I make an appointment to see the social worker in her office, where we're joined by a priest. I tell them we're ready to remove life support. She turns to the priest. He says, "Mercy Hospital is committed to honoring advance directives for health care decisions as long as they do not contradict Catholic principles," The priest has a copy of my father's advance directive and reads from it. "If I am ever consistently and permanently unable to communicate, swallow food and water safely, care for myself and recognize my family and other people, and it is very unlikely that my condition will substantially improve, I would want to die rather than have life-sustaining treatments."
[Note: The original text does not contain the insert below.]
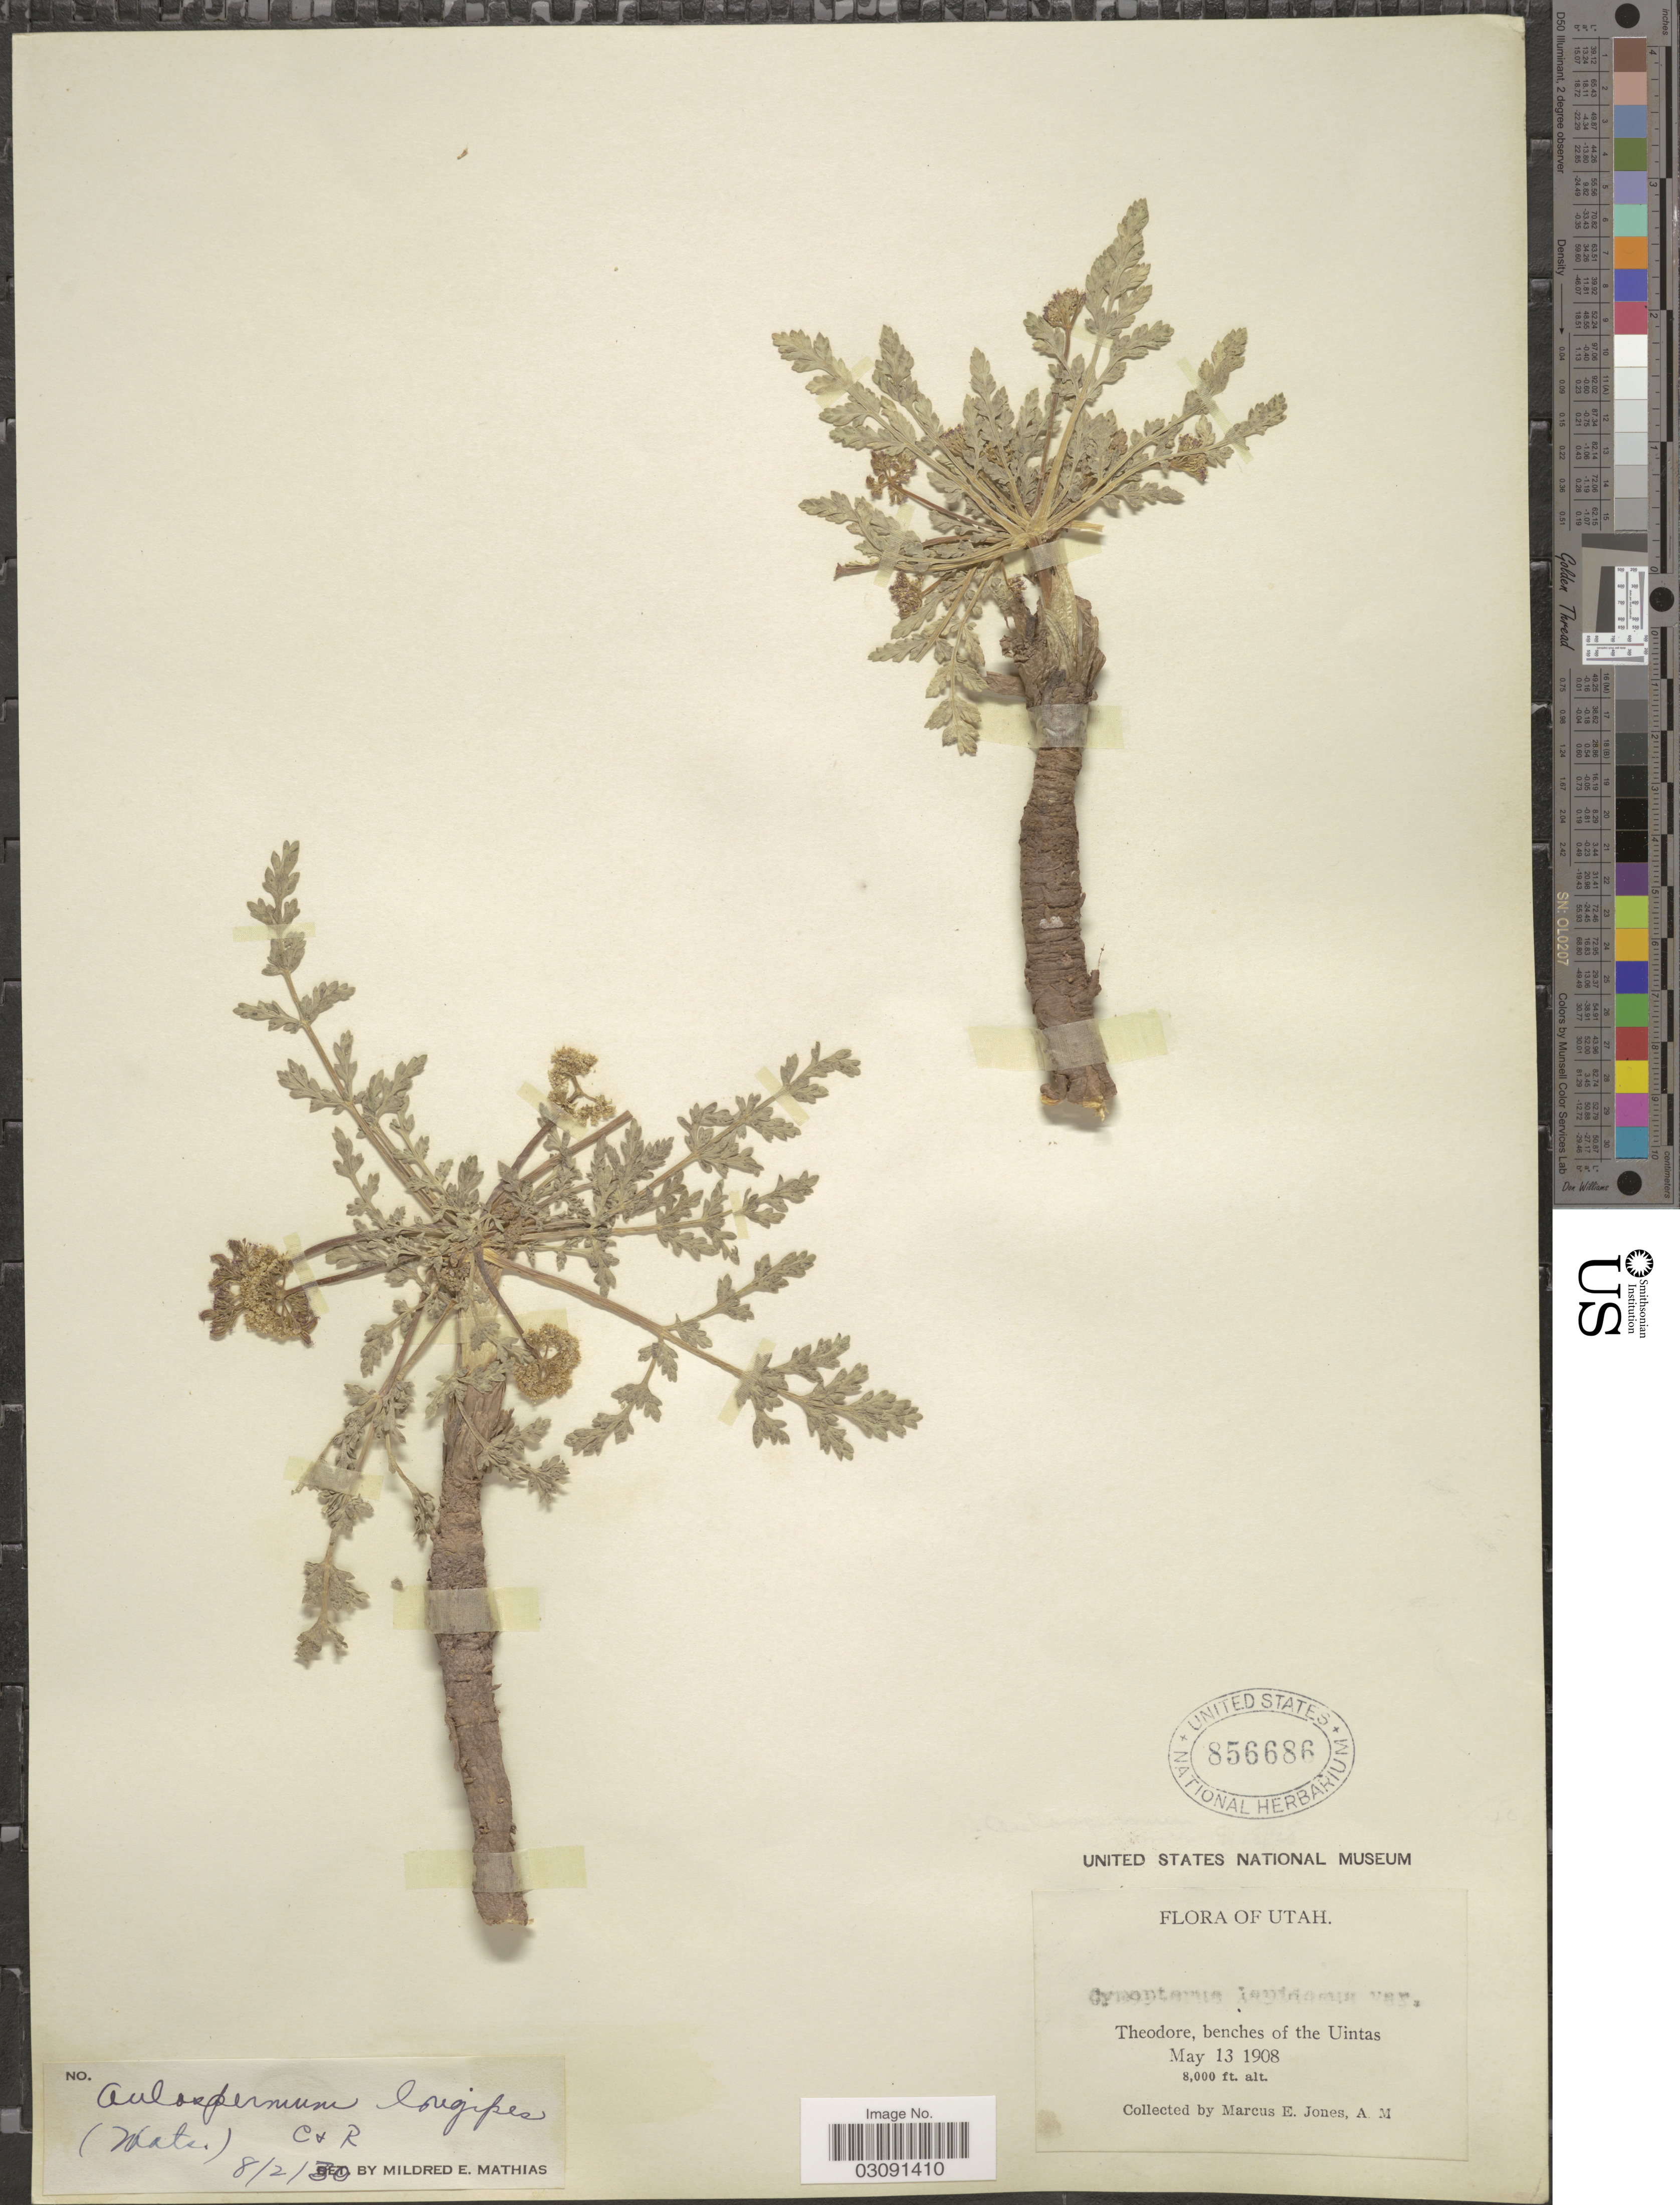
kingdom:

The priest looks up. "Your father's living will suggests that in his unconscious state his life is no longer worth living. Under these conditions, removing life support would be an act of euthanasia by omission."

Catholic bioethical thought has evolved over centuries. The ERDs that govern care in Catholic hospitals and nursing homes are extremely nuanced. Your directions about life support may or may not be honored in a Catholic institution. Your concern about the burdens of medical interventions might justify forgoing life-sustaining medical treatment. But a wish to be allowed to die under certain circumstances might not.

Is an advance directive in place? Excellent!

Will that directive be honored in a Catholic health care facility? We cannot know for sure.